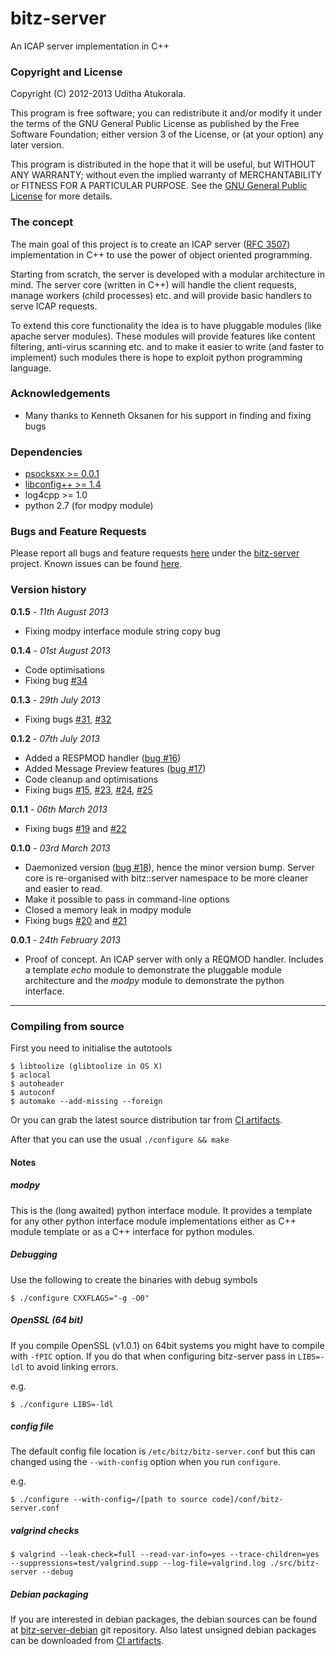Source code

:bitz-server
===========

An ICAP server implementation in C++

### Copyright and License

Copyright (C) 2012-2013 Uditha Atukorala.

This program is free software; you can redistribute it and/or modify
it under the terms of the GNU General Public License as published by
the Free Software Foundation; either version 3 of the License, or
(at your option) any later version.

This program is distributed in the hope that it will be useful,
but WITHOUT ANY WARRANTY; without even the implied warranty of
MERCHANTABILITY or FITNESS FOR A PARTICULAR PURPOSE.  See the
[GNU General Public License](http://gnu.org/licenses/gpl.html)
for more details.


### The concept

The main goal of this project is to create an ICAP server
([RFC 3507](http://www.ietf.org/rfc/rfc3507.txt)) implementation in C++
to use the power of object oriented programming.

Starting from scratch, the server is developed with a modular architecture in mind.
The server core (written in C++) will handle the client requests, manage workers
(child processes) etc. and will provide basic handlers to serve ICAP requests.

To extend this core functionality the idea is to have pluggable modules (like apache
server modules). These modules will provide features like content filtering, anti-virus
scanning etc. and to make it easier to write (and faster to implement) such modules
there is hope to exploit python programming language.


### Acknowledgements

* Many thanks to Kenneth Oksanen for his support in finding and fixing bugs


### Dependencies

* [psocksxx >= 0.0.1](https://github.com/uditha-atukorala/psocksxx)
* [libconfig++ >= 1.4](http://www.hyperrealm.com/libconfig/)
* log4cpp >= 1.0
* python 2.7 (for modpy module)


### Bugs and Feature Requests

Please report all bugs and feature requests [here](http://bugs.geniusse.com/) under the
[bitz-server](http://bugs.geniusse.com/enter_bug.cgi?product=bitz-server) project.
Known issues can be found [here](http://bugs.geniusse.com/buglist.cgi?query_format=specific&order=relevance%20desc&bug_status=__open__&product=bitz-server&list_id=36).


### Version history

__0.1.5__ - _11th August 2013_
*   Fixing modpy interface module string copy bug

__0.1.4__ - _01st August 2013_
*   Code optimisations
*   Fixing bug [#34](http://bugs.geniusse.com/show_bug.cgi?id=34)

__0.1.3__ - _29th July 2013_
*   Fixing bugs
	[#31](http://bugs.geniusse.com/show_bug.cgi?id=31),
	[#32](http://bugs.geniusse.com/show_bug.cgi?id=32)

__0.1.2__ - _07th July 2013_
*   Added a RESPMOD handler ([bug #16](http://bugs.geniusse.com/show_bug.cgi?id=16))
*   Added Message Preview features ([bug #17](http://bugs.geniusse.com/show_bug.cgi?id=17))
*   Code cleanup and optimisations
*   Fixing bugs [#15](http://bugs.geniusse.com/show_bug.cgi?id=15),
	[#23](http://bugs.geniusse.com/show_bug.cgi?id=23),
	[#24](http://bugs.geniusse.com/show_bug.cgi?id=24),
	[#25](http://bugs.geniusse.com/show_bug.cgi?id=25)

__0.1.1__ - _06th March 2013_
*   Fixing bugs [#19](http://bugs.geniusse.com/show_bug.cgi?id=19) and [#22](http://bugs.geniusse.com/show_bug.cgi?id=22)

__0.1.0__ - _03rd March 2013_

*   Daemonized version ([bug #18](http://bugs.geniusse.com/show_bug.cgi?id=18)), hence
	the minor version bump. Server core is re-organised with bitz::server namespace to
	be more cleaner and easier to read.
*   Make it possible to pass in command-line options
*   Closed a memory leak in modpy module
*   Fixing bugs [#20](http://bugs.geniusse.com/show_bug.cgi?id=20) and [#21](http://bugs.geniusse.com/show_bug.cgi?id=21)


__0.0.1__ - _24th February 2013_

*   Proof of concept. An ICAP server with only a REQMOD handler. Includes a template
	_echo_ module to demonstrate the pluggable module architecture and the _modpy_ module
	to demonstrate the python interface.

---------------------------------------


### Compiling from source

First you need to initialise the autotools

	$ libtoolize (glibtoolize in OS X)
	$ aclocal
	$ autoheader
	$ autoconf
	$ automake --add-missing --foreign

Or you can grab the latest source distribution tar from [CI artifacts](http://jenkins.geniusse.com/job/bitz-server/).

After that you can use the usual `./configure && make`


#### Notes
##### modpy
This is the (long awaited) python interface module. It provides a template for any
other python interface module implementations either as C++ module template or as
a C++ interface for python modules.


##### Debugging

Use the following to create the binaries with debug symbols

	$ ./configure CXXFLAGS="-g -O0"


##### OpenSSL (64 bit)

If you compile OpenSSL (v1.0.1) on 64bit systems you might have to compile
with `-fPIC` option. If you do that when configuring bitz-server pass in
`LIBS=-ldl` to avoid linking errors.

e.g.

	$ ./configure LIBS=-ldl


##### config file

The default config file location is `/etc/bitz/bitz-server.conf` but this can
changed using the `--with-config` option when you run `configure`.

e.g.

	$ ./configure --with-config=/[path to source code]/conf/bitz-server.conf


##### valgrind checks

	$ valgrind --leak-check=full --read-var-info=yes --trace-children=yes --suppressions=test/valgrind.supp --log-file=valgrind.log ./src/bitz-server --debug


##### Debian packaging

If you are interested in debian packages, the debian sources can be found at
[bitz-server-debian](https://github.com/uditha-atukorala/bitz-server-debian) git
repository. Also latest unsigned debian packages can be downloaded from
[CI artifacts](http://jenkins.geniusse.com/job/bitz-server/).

□ □ □ □ □ □ □

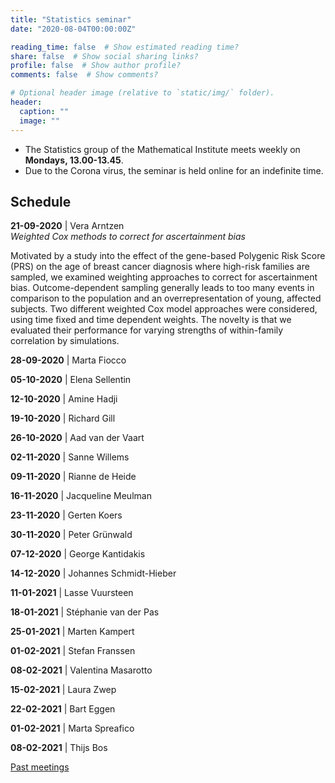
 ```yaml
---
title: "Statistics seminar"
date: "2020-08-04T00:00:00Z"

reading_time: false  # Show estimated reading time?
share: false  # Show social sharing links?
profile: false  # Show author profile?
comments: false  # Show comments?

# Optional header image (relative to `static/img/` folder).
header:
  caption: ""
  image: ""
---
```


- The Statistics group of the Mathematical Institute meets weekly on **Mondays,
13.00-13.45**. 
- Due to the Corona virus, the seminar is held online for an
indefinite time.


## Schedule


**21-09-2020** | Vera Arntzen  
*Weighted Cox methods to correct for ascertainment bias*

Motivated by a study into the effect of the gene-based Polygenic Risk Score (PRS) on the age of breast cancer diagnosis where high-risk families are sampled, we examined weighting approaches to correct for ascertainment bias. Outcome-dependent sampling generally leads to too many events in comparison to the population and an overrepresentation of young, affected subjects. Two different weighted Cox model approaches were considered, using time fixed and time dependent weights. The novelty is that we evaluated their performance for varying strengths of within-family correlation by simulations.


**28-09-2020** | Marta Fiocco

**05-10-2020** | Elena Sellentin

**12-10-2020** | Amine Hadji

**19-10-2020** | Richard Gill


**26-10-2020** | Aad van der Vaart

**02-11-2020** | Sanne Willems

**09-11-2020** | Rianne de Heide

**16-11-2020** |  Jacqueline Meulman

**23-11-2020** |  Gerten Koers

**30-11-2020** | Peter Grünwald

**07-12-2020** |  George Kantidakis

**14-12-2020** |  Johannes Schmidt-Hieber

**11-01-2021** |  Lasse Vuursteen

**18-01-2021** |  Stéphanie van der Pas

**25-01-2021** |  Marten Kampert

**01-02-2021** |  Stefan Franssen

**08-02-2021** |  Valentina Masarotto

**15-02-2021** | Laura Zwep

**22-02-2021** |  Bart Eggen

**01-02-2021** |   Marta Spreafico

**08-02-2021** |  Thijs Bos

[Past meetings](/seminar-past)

□ □ □ □ □ □ □

## What to do
Determine the number of lines in the listing above containing the word "bias"; respond with that figure only.

## Solution to the exercise
2